Task statement = Copy the records word for word, from the start of the records up to and including the line that contains "title Add in-app".

───── Supplied information ─────

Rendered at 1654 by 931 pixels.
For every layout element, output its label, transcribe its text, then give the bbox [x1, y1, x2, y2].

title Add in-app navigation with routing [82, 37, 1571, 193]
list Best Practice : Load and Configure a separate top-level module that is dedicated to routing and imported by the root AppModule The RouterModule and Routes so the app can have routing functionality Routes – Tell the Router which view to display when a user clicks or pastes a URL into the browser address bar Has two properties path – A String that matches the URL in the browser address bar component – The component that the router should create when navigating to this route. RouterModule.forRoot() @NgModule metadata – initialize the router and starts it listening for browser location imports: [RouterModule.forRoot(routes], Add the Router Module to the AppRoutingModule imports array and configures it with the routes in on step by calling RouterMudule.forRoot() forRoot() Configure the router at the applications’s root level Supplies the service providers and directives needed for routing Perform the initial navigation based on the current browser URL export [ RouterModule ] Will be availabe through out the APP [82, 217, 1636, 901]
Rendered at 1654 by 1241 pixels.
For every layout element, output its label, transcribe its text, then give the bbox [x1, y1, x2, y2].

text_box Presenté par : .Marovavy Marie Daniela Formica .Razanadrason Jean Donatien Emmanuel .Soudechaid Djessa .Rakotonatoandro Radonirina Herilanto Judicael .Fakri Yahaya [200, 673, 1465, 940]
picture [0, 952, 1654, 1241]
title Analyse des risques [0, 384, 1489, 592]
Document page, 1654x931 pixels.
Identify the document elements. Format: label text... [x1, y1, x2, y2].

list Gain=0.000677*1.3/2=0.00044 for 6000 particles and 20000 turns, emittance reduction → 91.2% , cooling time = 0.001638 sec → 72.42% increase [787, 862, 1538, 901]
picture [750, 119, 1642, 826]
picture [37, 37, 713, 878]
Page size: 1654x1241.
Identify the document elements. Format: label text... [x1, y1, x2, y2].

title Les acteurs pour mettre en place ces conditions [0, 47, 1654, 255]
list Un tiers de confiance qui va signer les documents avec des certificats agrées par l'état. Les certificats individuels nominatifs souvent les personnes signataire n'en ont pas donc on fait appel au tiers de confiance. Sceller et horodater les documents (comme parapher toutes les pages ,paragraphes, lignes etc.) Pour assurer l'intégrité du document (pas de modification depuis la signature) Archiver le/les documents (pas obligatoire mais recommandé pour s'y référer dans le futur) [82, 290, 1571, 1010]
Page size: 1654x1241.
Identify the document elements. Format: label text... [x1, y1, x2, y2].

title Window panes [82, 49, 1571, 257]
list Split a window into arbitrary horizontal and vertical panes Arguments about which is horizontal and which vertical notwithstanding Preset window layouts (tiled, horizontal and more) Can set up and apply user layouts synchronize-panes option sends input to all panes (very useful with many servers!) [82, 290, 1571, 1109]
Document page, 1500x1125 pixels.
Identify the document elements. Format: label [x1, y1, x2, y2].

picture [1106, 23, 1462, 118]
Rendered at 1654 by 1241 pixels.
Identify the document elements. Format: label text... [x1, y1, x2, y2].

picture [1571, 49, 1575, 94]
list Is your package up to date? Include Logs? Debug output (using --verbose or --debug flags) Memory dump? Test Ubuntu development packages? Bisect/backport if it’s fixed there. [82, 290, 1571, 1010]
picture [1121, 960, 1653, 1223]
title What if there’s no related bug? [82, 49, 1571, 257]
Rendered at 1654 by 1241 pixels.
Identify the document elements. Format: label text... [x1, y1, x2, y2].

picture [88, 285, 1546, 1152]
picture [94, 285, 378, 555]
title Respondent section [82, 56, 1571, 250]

─────

Full answer =
Rendered at 1654 by 931 pixels.
For every layout element, output its label, transcribe its text, then give the bbox [x1, y1, x2, y2].

title Add in-app navigation with routing [82, 37, 1571, 193]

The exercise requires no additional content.